Lowell Observatory and Grand Canyon take a glimpse into native constellation storytelling
FLAGSTAFF, AZ (3TV/CBS 5) - Every winter for generations, indigenous communities look to the skies and tell stories about their past and present through constellations. Tribe members are usually the only ones who can share these stories, but the public will get a rare glimpse into this history on Wednesday.
The dark skies over the Grand Canyon and Flagstaff offer a view of the night sky that not many get to experience. “Over 80% of people living in the United States can’t see the Milky Way from where they live, so a lot of people don’t get to experience the dark skies very often,” said Caity Varian, Marketing Manager for Grand Canyon Conservancy.
For centuries, indigenous communities looked to the sky for guidance, using constellations to navigate, farm, and connect spiritually. In honor of Native American Heritage Month, Lowell Observatory and the Grand Canyon Conservancy are partnering with astronomers from the Paiute Indian Tribe of Utah to honor that deep connection between native culture and the dark skies.
“Indigenous Science or TEK (Traditional Ecological Knowledge) stands on equal footing with westernized science; they are one and the same,” remarks Autumn Gillard, representative from the Paiute Indian Tribe of Utah and headlining guest for the upcoming livestream event. “To me, understanding the universe and our connection to the sky is not just about scientific inquiry—it’s a means of connecting with my heritage and embracing my identity as a native woman.”
The livestream starts at 8 p.m. on Wednesday. People will have the opportunity to ask questions about the stories, but it’s important to note not all stories will be shared for the respect of the tribe. “Lowell will be displaying the stream, they will show what they are displaying from their telescopes live, and then autumn will be talking about different things in the sky,” Varian said. “She typically talks about Jupiter or Saturn, the moon, the Milky Way, and several other objects in the night sky.”
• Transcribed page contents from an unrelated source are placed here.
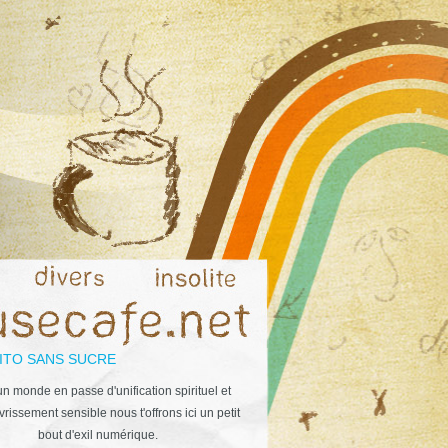
ITO SANS SUCRE
n monde en passe d'unification spirituel et
rissement sensible nous t'offrons ici un petit
bout d'exil numérique.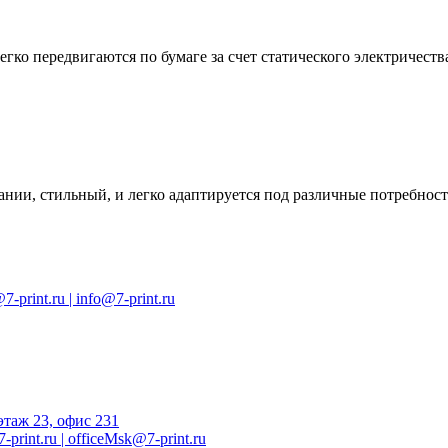
егко передвигаются по бумаге за счет статического электричеств
ании, стильный, и легко адаптируется под различные потребност
7-print.ru |
info@7-print.ru
этаж 23, офис 231
-print.ru
|
officeMsk@7-print.ru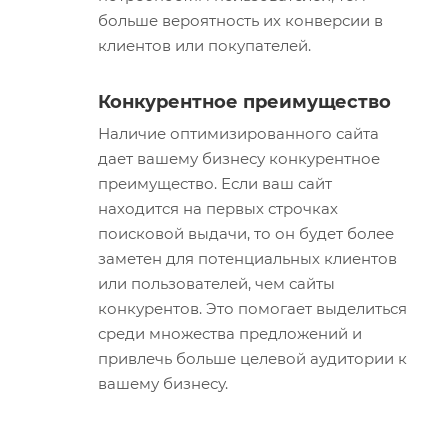
больше вероятность их конверсии в
клиентов или покупателей.
Конкурентное преимущество
Наличие оптимизированного сайта
дает вашему бизнесу конкурентное
преимущество. Если ваш сайт
находится на первых строчках
поисковой выдачи, то он будет более
заметен для потенциальных клиентов
или пользователей, чем сайты
конкурентов. Это помогает выделиться
среди множества предложений и
привлечь больше целевой аудитории к
вашему бизнесу.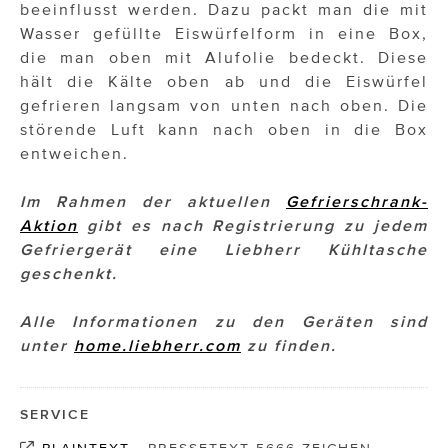
beeinflusst werden. Dazu packt man die mit
Wasser gefüllte Eiswürfelform in eine Box,
die man oben mit Alufolie bedeckt. Diese
hält die Kälte oben ab und die Eiswürfel
gefrieren langsam von unten nach oben. Die
störende Luft kann nach oben in die Box
entweichen.
Im Rahmen der aktuellen
Gefrierschrank-
Aktion
gibt es nach Registrierung zu jedem
Gefriergerät eine Liebherr Kühltasche
geschenkt.
Alle Informationen zu den Geräten sind
unter
home.liebherr.com
zu finden.
SERVICE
Their goal is to showcase not only the beauty of protected dark skies but also, for many tribe members, a way to connect their heritage and history. “Trying to elevate the indigenous voices that come from the 11 different tribes that call Grand Canyon home,” Varian said. “So we like to do that both at the park, but also these virtual opportunities are really cool to be able to learn and hear directly from indigenous voices to tell their stories, to share their culture, to share their heritage.”